Gaspar Correia, in Lendas da Índia
Ultimamente tenho dado comigo a cismar sobre os belos momentos vividos na nossa última viagem,” trilhos de Miguel Torga” e sobre a necessidade pendente de dizer qualquer coisa... Acho que foram tão ricos, intensos e vivenciais que seria um crime ficar calado e não participar convosco tudo o que me vai na alma.
Transmontano de origem, telúrico até ao mais ínfimo de mim, habituado a beber a sonolência da campina alentejana, embalado ao som das searas ondulantes salpicadas do verde, por vezes agressivo, das novas culturas de regadio , este reencontro com as origens e as recordações de infância, despertou em mim uma avalanche de sentimentos que é impossível transmitir nestas breves linhas.
Quando cheguei, de véspera para não perder pitada, à quinta da Barrosa, onde já não ia há quase meio século, alguém me perguntou: “-quem és tu? “ Ao que eu respondi que era diferente do e o mesmo Vaz que, no dia 5 de Setembro de 1958, entrou por aquela porta, sempre com a palmeira como ponto de referência, arrancado de uma pequena aldeia de Trás-os Montes e começou a aventura de ser homem...Começámos logo a entender-nos... A única surpresa negativa foi o bosque de betão que substitue a antiga alameda coberta de parreiras que conduzia ao verdadeiro bosque, por entre hortas bem tratadas , onde davamos liberdade aos nossos sonhos e ansiedades, descarregando as nossas energias nos magníficos espaços de verdura, de desporto e escapadelas ao longo do pinhal na ansiedade de encontrar um ninho ou apanhar mais pinhões para o jogo das cartas (abafa ?). Creio que era o campeão.
Depois foi o reencontro, a partida para uma viagem inesquecível em que o turbilhão de sensações todas agradáveis, todas diferentes e avassaladoras ainda hoje me deixam confuso. A Guida, minha companheira, apoio e amparo há 41 anos, viveu isto com a mesma intensidade que eu. Talvez por eu atribuir uma importância vital à minha passagem pelo seminário (11 anos...) por, nas nosssas revisões de vida em casal, focarmos muitas vezes o que de positivo e negativo isso contribuiu para a minha formação como homem, ela está bem identificada com a AAAR e é a primeira a ler a Palmeira e quis que a irmã e o cunhado nos acamponhassem... Em boa hora o fez; ficaram fãs...
Sobre a viagem, a óptima organização, os inesquecíveis momentos vividos, o grande contributo cultural e apaixonado do Bernardino, o reencontro com novos colegas, todos nós temos as nossas vivências e a maneira como terminou fala por si...calo-me!

» **Objetivo da tarefa**:
Retome o relato da viagem pelos trilhos de Miguel Torga, continuando a partir da última frase apresentada.

» **Dados fornecidos**:

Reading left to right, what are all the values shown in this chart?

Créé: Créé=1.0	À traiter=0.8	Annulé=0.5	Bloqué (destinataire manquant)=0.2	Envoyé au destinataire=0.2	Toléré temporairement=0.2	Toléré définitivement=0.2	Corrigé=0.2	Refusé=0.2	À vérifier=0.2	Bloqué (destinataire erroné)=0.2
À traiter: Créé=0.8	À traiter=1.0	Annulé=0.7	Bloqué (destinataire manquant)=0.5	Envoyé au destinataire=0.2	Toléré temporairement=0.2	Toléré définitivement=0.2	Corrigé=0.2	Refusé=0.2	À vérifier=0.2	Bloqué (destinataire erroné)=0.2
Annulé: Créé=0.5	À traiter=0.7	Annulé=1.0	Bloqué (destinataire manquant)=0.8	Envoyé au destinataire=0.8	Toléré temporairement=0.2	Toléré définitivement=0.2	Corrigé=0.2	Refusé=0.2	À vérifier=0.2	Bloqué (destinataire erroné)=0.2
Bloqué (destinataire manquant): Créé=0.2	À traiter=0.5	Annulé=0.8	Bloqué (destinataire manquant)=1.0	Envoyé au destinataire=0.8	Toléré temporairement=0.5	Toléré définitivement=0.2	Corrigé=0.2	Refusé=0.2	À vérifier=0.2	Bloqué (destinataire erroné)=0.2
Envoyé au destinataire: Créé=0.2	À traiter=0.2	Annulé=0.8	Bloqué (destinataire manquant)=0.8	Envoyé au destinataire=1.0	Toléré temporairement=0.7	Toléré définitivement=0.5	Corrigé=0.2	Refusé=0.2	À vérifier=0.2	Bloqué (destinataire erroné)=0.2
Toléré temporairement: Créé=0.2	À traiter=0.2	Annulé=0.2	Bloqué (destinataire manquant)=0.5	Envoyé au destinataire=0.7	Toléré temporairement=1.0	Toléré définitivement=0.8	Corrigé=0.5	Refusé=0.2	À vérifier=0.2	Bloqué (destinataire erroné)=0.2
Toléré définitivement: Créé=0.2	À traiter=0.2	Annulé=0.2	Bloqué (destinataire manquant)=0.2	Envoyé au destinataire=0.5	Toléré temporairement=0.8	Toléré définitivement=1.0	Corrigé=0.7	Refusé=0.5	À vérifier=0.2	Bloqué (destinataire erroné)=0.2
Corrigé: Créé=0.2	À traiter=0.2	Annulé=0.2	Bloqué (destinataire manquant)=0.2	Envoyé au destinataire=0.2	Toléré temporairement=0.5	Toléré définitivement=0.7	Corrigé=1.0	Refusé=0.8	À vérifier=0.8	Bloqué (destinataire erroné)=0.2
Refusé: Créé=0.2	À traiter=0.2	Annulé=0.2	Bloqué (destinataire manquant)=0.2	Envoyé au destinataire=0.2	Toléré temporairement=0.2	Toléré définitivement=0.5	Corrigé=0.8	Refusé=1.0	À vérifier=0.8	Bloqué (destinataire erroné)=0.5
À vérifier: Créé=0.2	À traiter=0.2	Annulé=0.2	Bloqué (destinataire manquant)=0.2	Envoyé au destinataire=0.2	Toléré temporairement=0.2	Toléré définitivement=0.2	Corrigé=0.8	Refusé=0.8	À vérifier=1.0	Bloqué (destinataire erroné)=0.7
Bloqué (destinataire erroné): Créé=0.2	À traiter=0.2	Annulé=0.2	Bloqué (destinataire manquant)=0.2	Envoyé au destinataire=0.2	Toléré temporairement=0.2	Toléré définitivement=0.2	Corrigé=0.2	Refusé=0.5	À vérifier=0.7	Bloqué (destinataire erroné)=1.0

» **Resultado a seguir**:
Diderot, o grande filósofo francês do séc. XVIII, dizia que “ o que nunca foi posto em questão nunca foi provado”. Independentemente da opinião de cada um, das discussões mais ou menos filosofico-pedagógicas sobre traumas e coisas positivas dos nossos primeiros anos, eu dou graças a Deus por ter passado pela quinta da Barroca, por ter convivido com tanta gente que, ao fim de meio século, eu continuo a considerar como família, sem excepção de nenhum e, por aí, com 10 anos de idade, ter começado a aventura de ser homem, iniciando a grande caminhada que me trouxe até aqui.
2- Agora a sério
Não é que eu seja um imitador,mas gosto de citar aqueles com quem me identifico e me motivam para criar qualquer coisa...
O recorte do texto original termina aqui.